C’est au tour de Jean Dujardin d’habiter l’univers punk et foutraque de Kervern et Delépine. Un cadre à la mesure de l’interprète de OSS 117, jouant ici un grand gamin de 50 berges à la recherche de l’idée géniale qui le rendra super riche...
... Mais en attendant, Jacques – c’est son nom – n’a pas un sou et est forcé d’aller quémander un peu de soutien chez sa grande sœur Monique (Yolande Moreau), administratrice d’une communauté Emmaüs près de Pau. Ce mouvement, créé dans les années 1950 par l’abbé Pierre, rassemble toute une série de personnes vivant dans la précarité et qui y trouvent refuge et travail. Chacun y est occupé à trier, rafistoler et mettre en ordre des accessoires de toutes sortes amenés à trouver une deuxième vie dans le circuit de la seconde main.
Cette logique solidaire ne répond pas vraiment au grand projet de Jacques… Non, lui ce qu’il veut c’est dénicher le filon qui fera exploser son compte en banque. Il croit fiévreusement au capitalisme, c’est sa religion, et il est persuadé qu’en répétant les gestes des plus grosses fortunes mondiales – Bill Gates en tête, dont il décortique la biographie – il finira par avoir l’illumination divine. Et puis, celle-ci finit par arriver : « il va rendre les petites gens beaux ! ». Une mention assez vague pour un projet qu’il compte bien rendre très concret…
Le cinéma de Kervern et Delépine ressemble en quelque sorte à ces villages Emmaüs : bric-à-brac géant où l’on retrouve acteurs professionnels et amateurs, idées originales et improvisations, univers bricolé, mise en scène désordonnée, mais fil conducteur solide.
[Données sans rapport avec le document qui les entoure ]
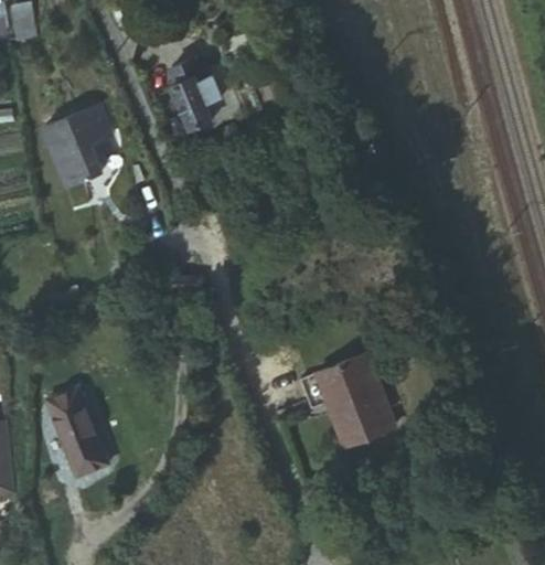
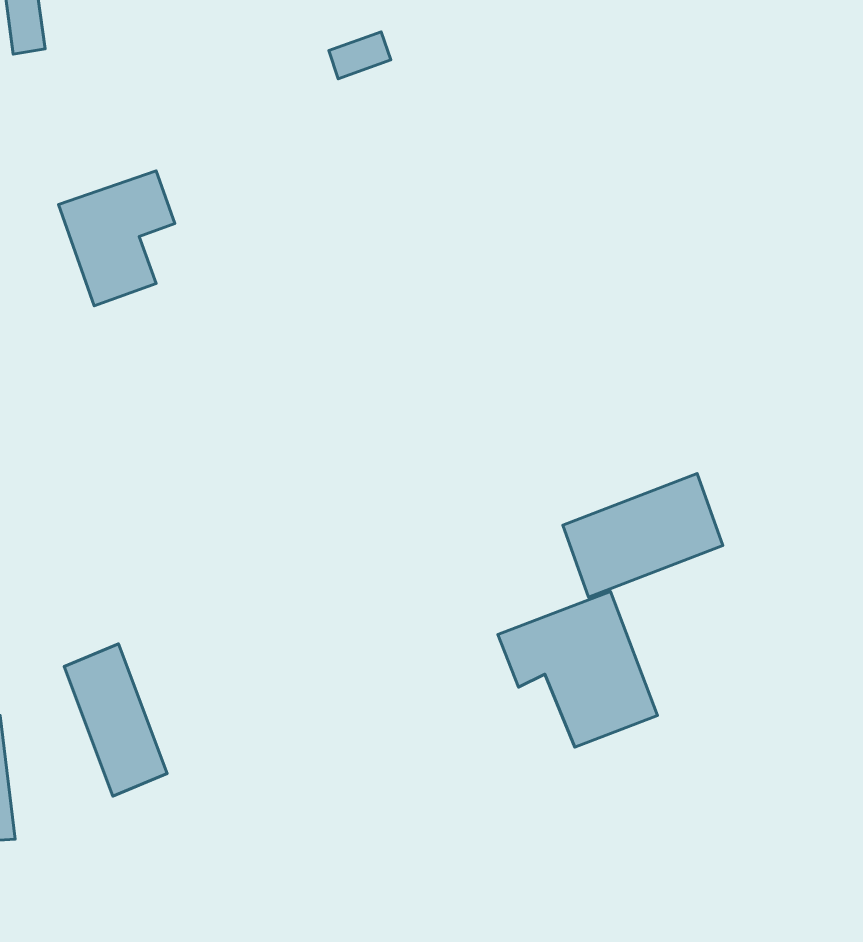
building: [172,62,224,131] -> none
building: none -> [563,474,723,597]

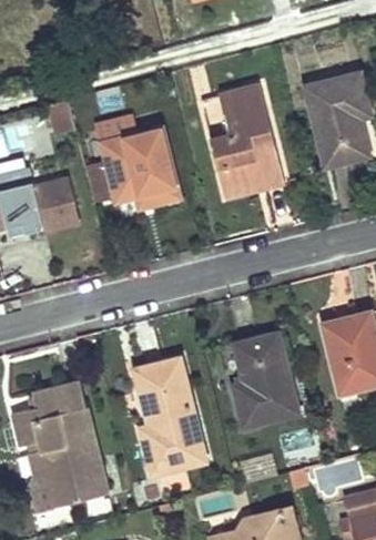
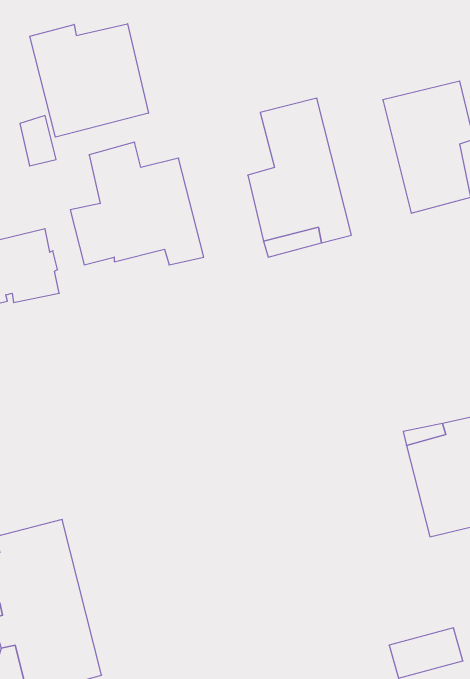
building: none -> [30,24,148,137]
building: [234,334,298,426] -> none
building: [135,358,205,473] -> none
Et où souffle toujours un vent de liberté féroce. On aime se perdre dans cet univers, y découvrir un Jean Dujardin en roue libre, entêté jusqu’à l’os et tellement bête qu’il en devient touchant. Les acteurs qui l’accompagnent ne sont pas en reste : Yolande Moreau, attendrissante dans le rôle de la sœur prête à suivre les élucubrations de son frère pour ne pas lui faire de peine, Jean-Benoît Ugeux, bibliothécaire poussiéreux que l’énergie de Jacques viendra vivement secouer, et les autres, pour la plupart amateurs, amis des deux cinéastes qui viennent ajouter leurs traits expressifs à cette fiction complètement décalée face au tout-venant de la comédie française.